» **Given records**
****************************************
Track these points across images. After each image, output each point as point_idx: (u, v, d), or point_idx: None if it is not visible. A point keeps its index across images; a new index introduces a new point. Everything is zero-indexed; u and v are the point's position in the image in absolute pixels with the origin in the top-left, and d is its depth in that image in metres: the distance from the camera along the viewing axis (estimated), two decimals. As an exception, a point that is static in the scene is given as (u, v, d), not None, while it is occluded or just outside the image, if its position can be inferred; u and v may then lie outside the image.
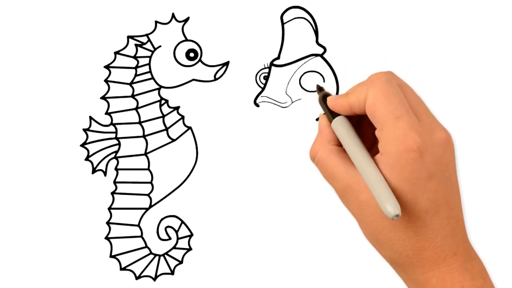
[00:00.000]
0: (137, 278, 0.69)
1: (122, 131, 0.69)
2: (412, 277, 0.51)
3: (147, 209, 0.69)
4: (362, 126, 0.56)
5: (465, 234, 0.51)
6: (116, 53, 0.69)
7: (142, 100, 0.69)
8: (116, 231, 0.69)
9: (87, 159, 0.69)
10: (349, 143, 0.51)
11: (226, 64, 0.69)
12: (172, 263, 0.69)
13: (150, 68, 0.69)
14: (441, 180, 0.49)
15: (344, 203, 0.53)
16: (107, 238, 0.69)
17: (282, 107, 0.68)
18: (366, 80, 0.52)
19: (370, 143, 0.54)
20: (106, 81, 0.69)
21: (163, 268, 0.69)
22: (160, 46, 0.69)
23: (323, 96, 0.56)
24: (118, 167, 0.69)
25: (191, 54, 0.69)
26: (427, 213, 0.49)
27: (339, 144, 0.54)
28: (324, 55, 0.68)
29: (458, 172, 0.51)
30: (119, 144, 0.69)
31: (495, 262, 0.64)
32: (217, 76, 0.69)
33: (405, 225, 0.49)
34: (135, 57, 0.69)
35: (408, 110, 0.49)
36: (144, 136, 0.69)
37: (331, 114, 0.54)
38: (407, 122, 0.48)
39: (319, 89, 0.59)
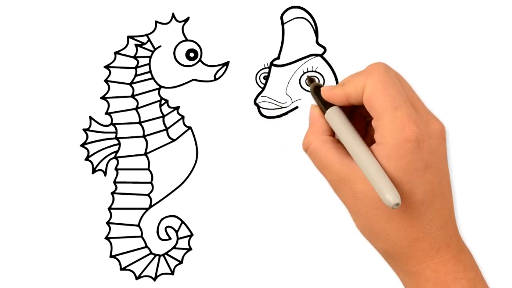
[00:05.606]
0: (137, 278, 0.69)
1: (122, 131, 0.69)
2: (406, 268, 0.50)
3: (147, 209, 0.69)
4: (354, 117, 0.55)
5: (456, 226, 0.51)
6: (116, 53, 0.69)
7: (142, 100, 0.69)
8: (116, 231, 0.69)
9: (87, 159, 0.69)
10: (346, 133, 0.51)
11: (226, 64, 0.69)
12: (172, 263, 0.69)
13: (150, 68, 0.69)
14: (436, 172, 0.49)
15: (337, 194, 0.52)
16: (107, 238, 0.69)
17: (282, 107, 0.68)
18: (364, 70, 0.51)
19: (361, 135, 0.54)
20: (106, 81, 0.69)
21: (163, 268, 0.69)
22: (160, 46, 0.69)
23: (315, 87, 0.56)
24: (118, 167, 0.69)
25: (191, 54, 0.69)
26: (422, 204, 0.49)
27: (333, 135, 0.54)
28: (324, 55, 0.68)
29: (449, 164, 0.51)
30: (119, 144, 0.69)
31: (482, 256, 0.64)
32: (217, 76, 0.69)
33: (401, 215, 0.49)
34: (135, 57, 0.69)
35: (406, 101, 0.49)
36: (144, 136, 0.69)
37: (324, 105, 0.54)
38: (405, 112, 0.48)
39: (310, 80, 0.59)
****************************************
» **What is required**
Return every entry of the data above verbatim, with no images included.

» **Result**
Track these points across images. After each image, output each point as point_idx: (u, v, d), or point_idx: None if it is not visible. A point keeps its index across images; a new index introduces a new point. Everything is zero-indexed; u and v are the point's position in the image in absolute pixels with the origin in the top-left, and d is its depth in that image in metres: the distance from the camera along the viewing axis (estimated), two decimals. As an exception, a point that is static in the scene is given as (u, v, d), not None, while it is occluded or just outside the image, if its position can be inferred; u and v may then lie outside the image.
[00:00.000]
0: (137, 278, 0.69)
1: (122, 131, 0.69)
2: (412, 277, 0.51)
3: (147, 209, 0.69)
4: (362, 126, 0.56)
5: (465, 234, 0.51)
6: (116, 53, 0.69)
7: (142, 100, 0.69)
8: (116, 231, 0.69)
9: (87, 159, 0.69)
10: (349, 143, 0.51)
11: (226, 64, 0.69)
12: (172, 263, 0.69)
13: (150, 68, 0.69)
14: (441, 180, 0.49)
15: (344, 203, 0.53)
16: (107, 238, 0.69)
17: (282, 107, 0.68)
18: (366, 80, 0.52)
19: (370, 143, 0.54)
20: (106, 81, 0.69)
21: (163, 268, 0.69)
22: (160, 46, 0.69)
23: (323, 96, 0.56)
24: (118, 167, 0.69)
25: (191, 54, 0.69)
26: (427, 213, 0.49)
27: (339, 144, 0.54)
28: (324, 55, 0.68)
29: (458, 172, 0.51)
30: (119, 144, 0.69)
31: (495, 262, 0.64)
32: (217, 76, 0.69)
33: (405, 225, 0.49)
34: (135, 57, 0.69)
35: (408, 110, 0.49)
36: (144, 136, 0.69)
37: (331, 114, 0.54)
38: (407, 122, 0.48)
39: (319, 89, 0.59)
[00:05.606]
0: (137, 278, 0.69)
1: (122, 131, 0.69)
2: (406, 268, 0.50)
3: (147, 209, 0.69)
4: (354, 117, 0.55)
5: (456, 226, 0.51)
6: (116, 53, 0.69)
7: (142, 100, 0.69)
8: (116, 231, 0.69)
9: (87, 159, 0.69)
10: (346, 133, 0.51)
11: (226, 64, 0.69)
12: (172, 263, 0.69)
13: (150, 68, 0.69)
14: (436, 172, 0.49)
15: (337, 194, 0.52)
16: (107, 238, 0.69)
17: (282, 107, 0.68)
18: (364, 70, 0.51)
19: (361, 135, 0.54)
20: (106, 81, 0.69)
21: (163, 268, 0.69)
22: (160, 46, 0.69)
23: (315, 87, 0.56)
24: (118, 167, 0.69)
25: (191, 54, 0.69)
26: (422, 204, 0.49)
27: (333, 135, 0.54)
28: (324, 55, 0.68)
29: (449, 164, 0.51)
30: (119, 144, 0.69)
31: (482, 256, 0.64)
32: (217, 76, 0.69)
33: (401, 215, 0.49)
34: (135, 57, 0.69)
35: (406, 101, 0.49)
36: (144, 136, 0.69)
37: (324, 105, 0.54)
38: (405, 112, 0.48)
39: (310, 80, 0.59)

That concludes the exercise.